Image publiée avec l'aimable autorisation de Samuel Buton 

Rochelais et passionné de rugby, le photographe Samuel Buton a eu l'idée de raconter, en images, les coulisses de son club de coeur. Pendant deux saisons, tandis que l'ASR bondissait d'un coup, et à la surprise générale, au sommet de la hiérarchie du rugby français, Samuel Buton a glissé son objectif dans les vestiaires, les salles de muscu et les allées du stade. Son livre auto-édité, Hors champ, raconte l'envers du décor en 180 clichés. Aucune photo de sport, mais des instants de vie shootés au plus près des corps et des visages.
Interview avec un

VICE : Comment avez-vous réussi à convaincre le club de La Rochelle de vous ouvrir ses portes ?
Samuel Buton :
De façon très simple. J’ai rédigé un synopsis de mon projet, puis je suis allé rencontrer le président du club Vincent Merling. Je lui ai exposé mon idée qui était, non pas de faire des photos de sport, mais de raconter les coulisses du club, de témoigner de l’atmosphère particulière du Stade rochelais en mettant l’humain en avant. Quelques semaines plus tard ,j'ai pu rencontrer Patrice Collazo, l’entraîneur de l’équipe première.

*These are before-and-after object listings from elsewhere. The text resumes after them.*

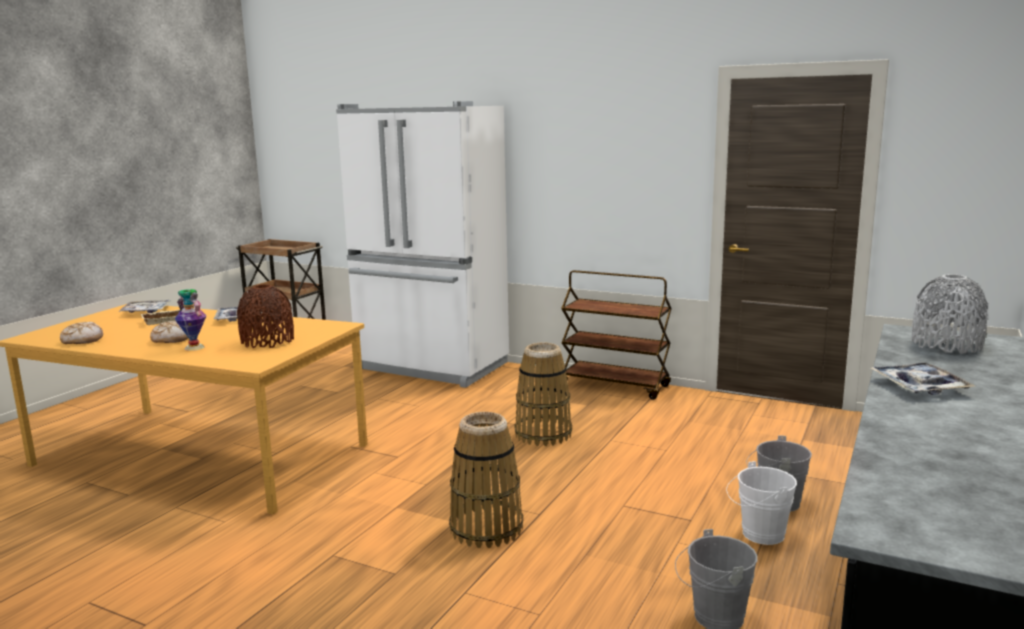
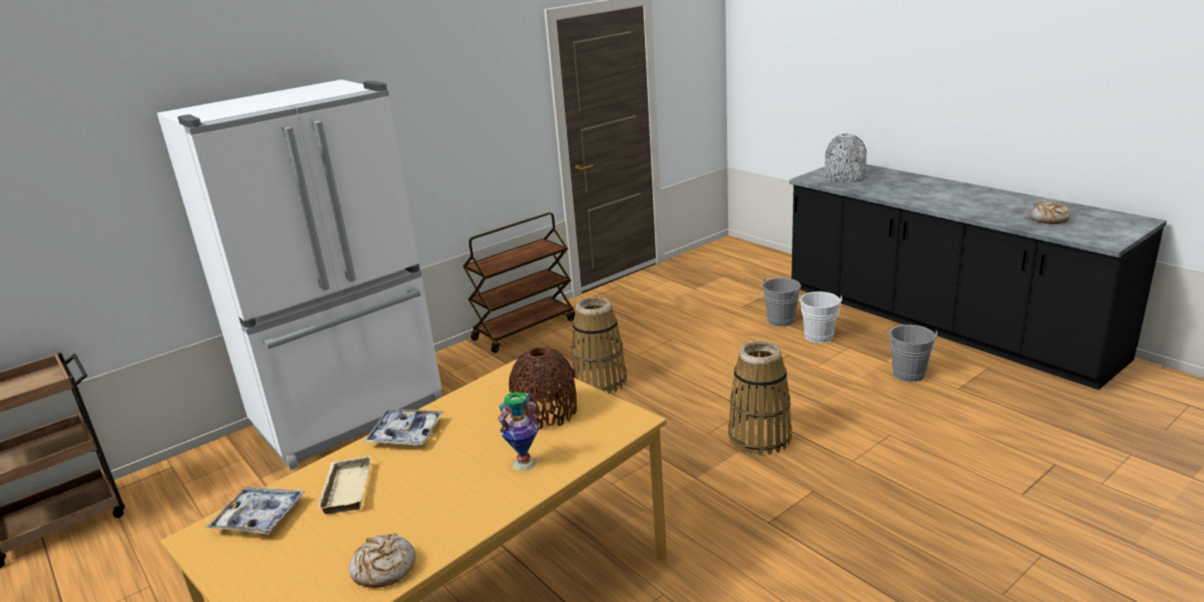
camera: 65 degrees left, 10 degrees up
(171, 339) = (464, 483): bread -> bread (1048, 219)
(919, 386) = (916, 197): tray -> none

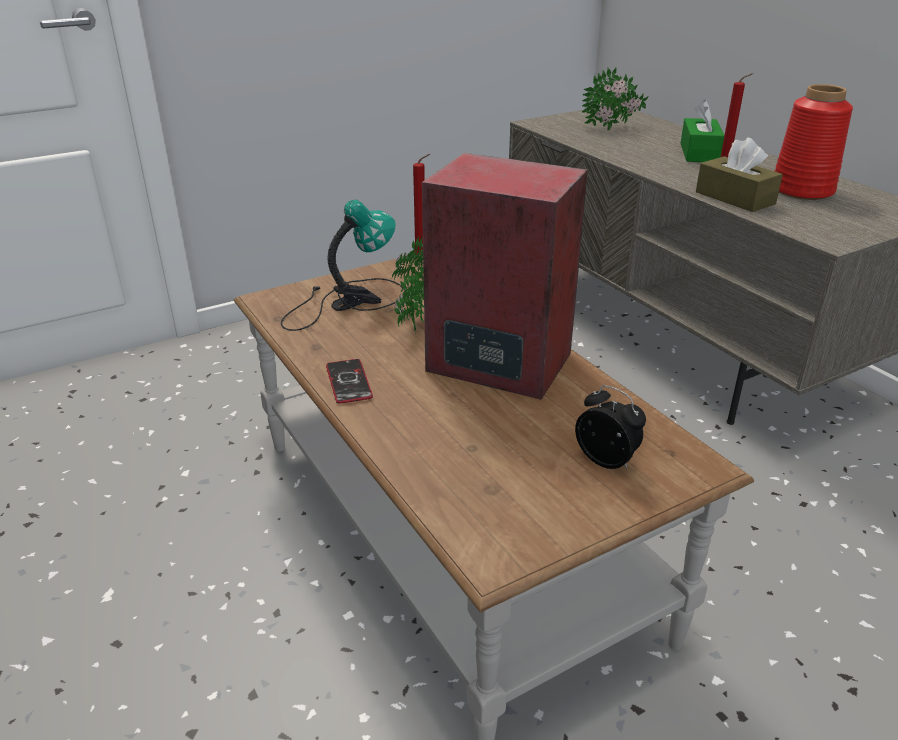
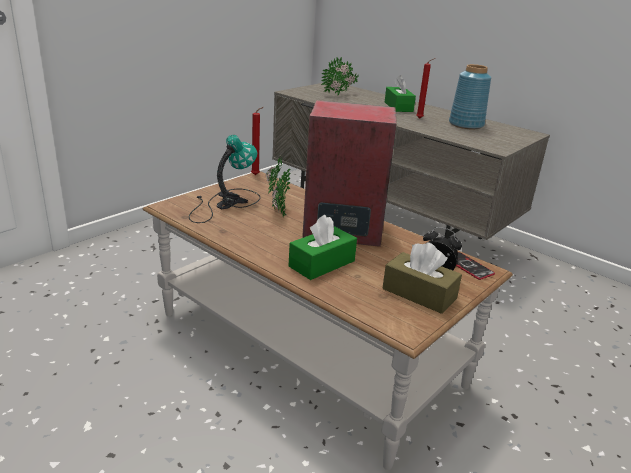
camera: 20 degrees left, 5 degrees down
(348, 382) = (258, 249): phone -> phone (468, 266)
(428, 419) = (322, 264): none -> green tissue box
(735, 198) = (434, 130): brown tissue box -> brown tissue box (419, 294)
(802, 190) = (466, 124): red vase -> blue vase

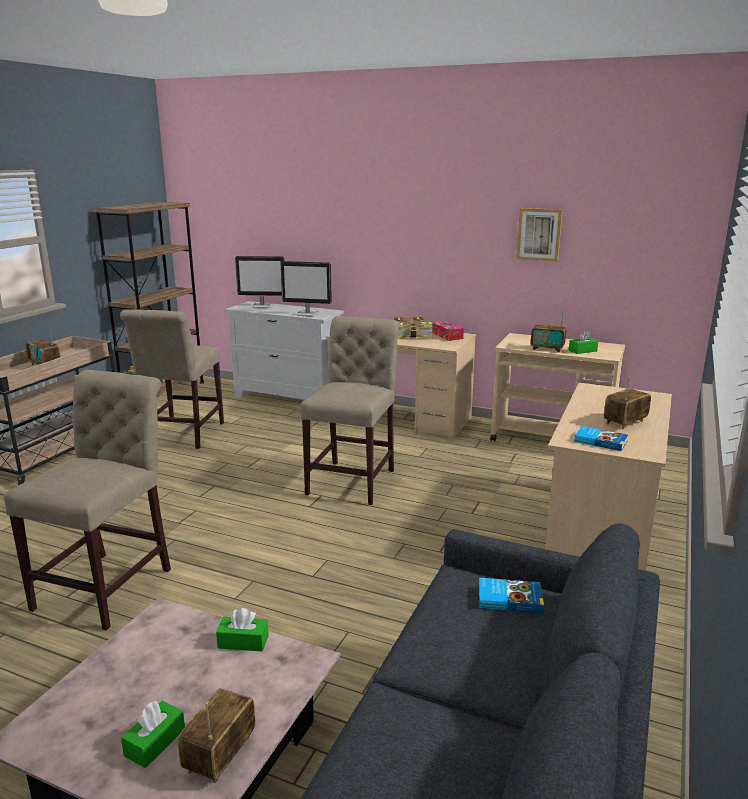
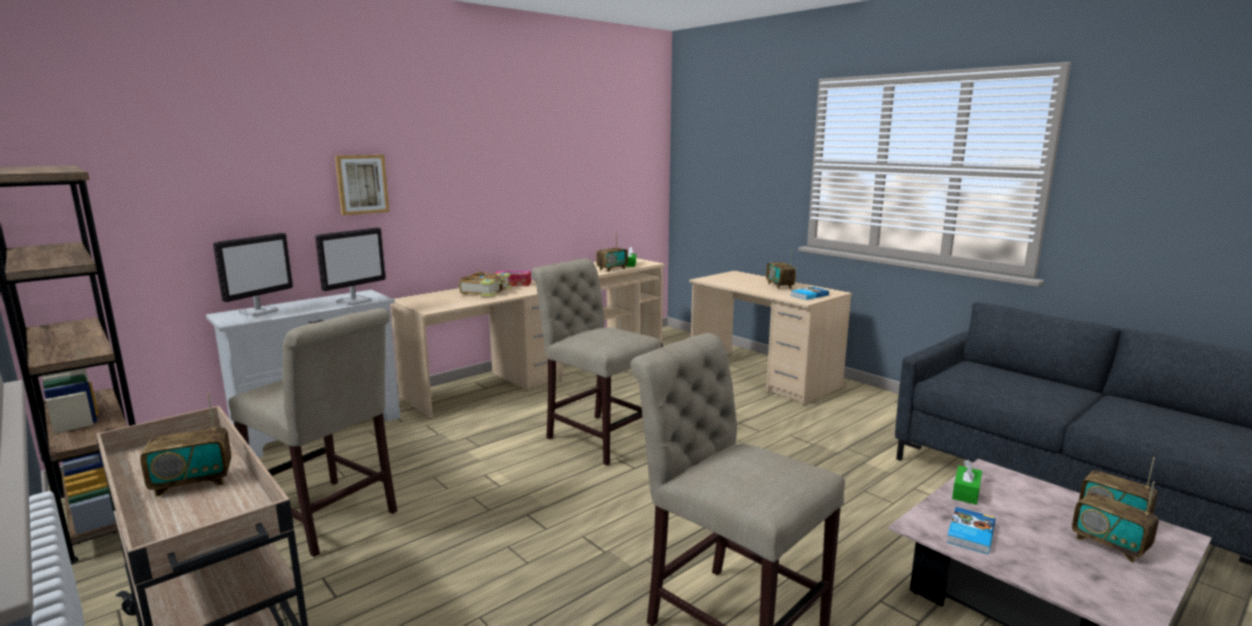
camera: 65 degrees left, 5 degrees down
(155, 742) = (1109, 545): green tissue box -> radio
(509, 598) = (974, 371): book -> book (969, 533)
(539, 234) = (561, 172): picture -> picture (362, 184)

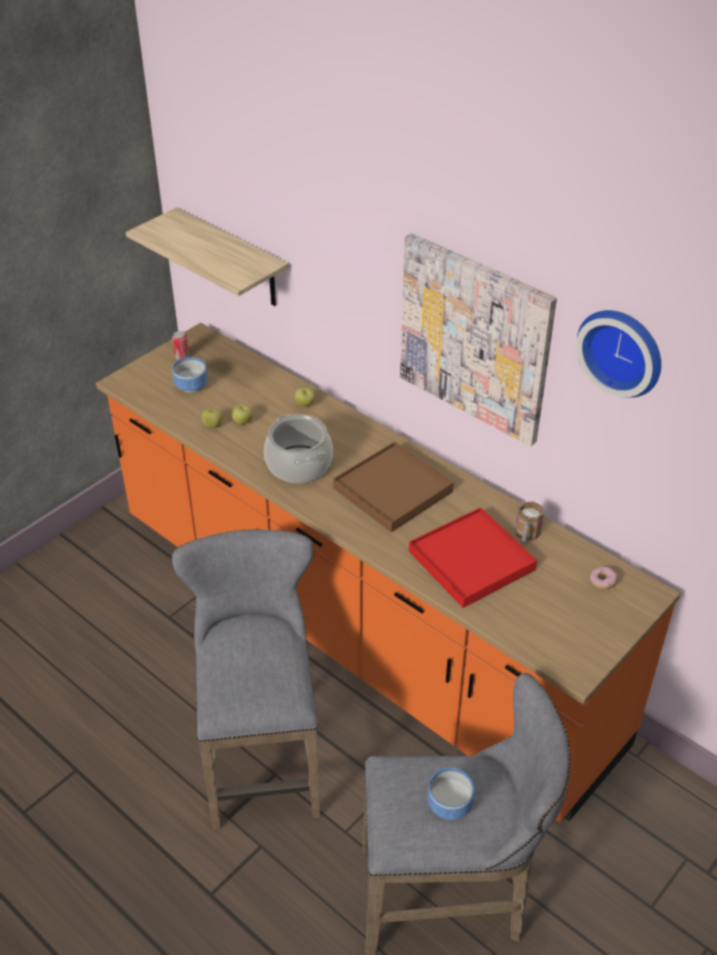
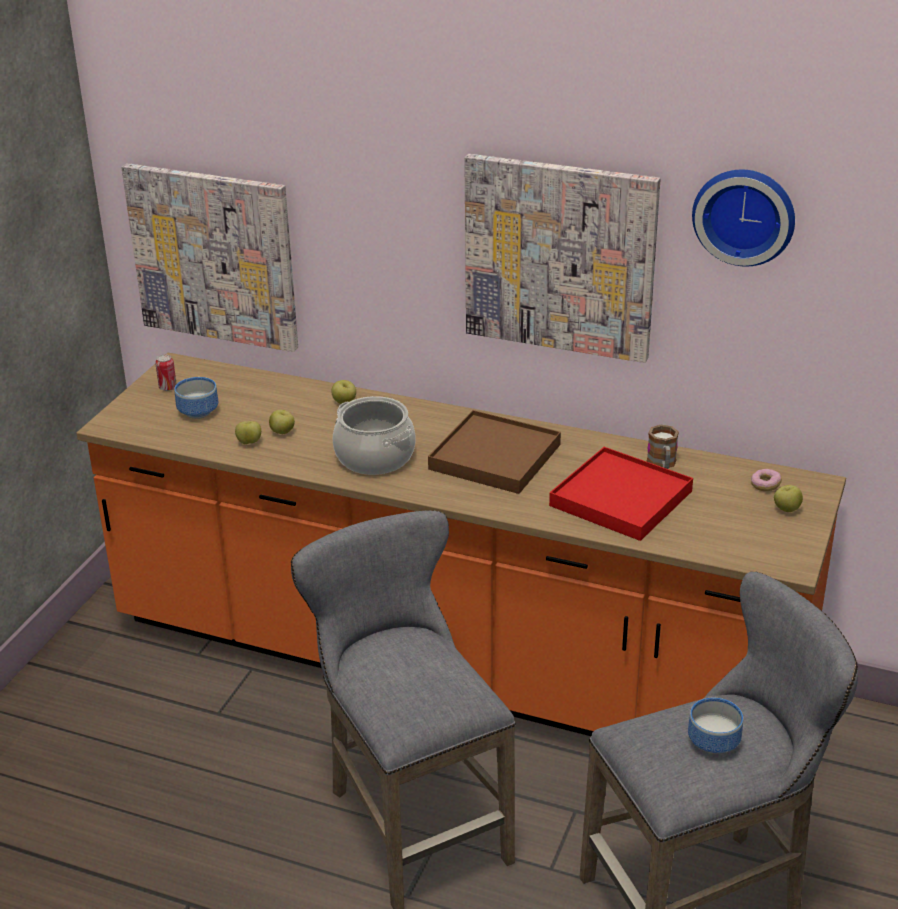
camera: 20 degrees left, 10 degrees down
(233, 259) = (214, 256): shelf -> picture
(606, 612) = (786, 509): none -> apple

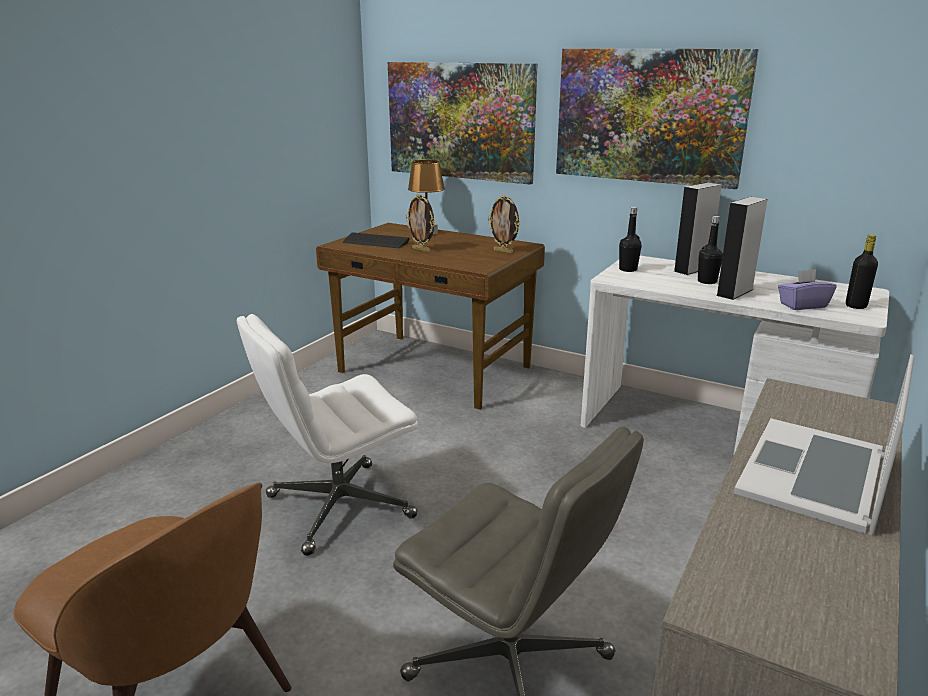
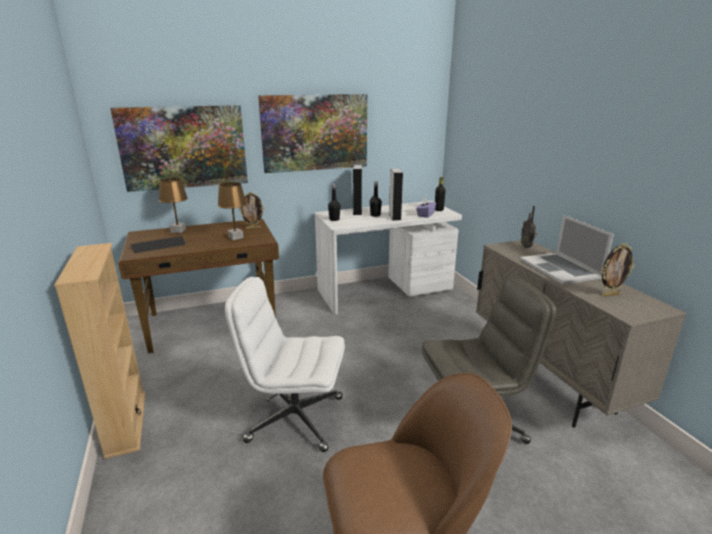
camera: 50 degrees left, 0 degrees up
(231, 421) = (126, 423): none -> beige bookcase
(338, 507) = (294, 419): white office chair -> white office chair turned 90 degrees clockwise
(421, 250) = (203, 241): picture frame -> picture frame (610, 295)
(460, 255) = (235, 237): none -> brown table lamp
(855, 415) = (527, 246): none -> radio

Pouvez-vous rappeler dans quelle situation se trouvait l’équipe à cette époque-là ?
Nous étions en septembre 2015, elle venait de revenir en Top 14 et avait lutté toute la saison pour conserver sa place dans l’élite. Mais je voulais moins parler des performances du club que poser un regard sensible et poétique sur le rugby.

Les supporters du Stade rochelais sont appelés les bagnards.

Comment s’est passé votre premier jour au club ?
C’était lors d’une séance d’entraînement. Je suis évidemment arrivé à tâtons. Patrice m’a fait visiter les bureaux, les vestiaires, la salle de muscu… Je n’ai pas tout de suite sorti l’appareil. J’ai d’abord observé, et puis, progressivement, j’ai commencé à prendre quelques photos. Ce n’est pas forcément aisé de débarquer comme ça devant quarante bonhommes. Heureusement, certains d’entre eux m’ont tout de suite mis à l’aise. Je pense à Julien Audy [demi de mêlée du Stade rochelais entre 213 et 2016, ndlr] par exemple, qui n’était jamais le dernier à déconner…

Et ensuite, avez-vous réussi à vous fondre dans l’équipe ?
Pour tout dire, je ne savais pas du tout combien de temps j’allais pouvoir rester. Dans mon esprit, c’était un projet au long cours, mais je savais qu’en fonction des résultats ou de l’humeur de Patrice, cela pouvait s’arrêter à tout moment.

Parce que l'entraîneur Patrice Collazo a un caractère disons...spécial ?
Qu’il ait du caractère, ça, tout le monde peut l’observer. Autour de lui, j’entendais les gens dire : « Ça ne va pas être simple de te faire accepter par Collazo ». Pourtant, deux ans après j’étais encore là !

Le Néo-Zélandais Jason Eaton, ancien All Black, est un taulier du vestiaire.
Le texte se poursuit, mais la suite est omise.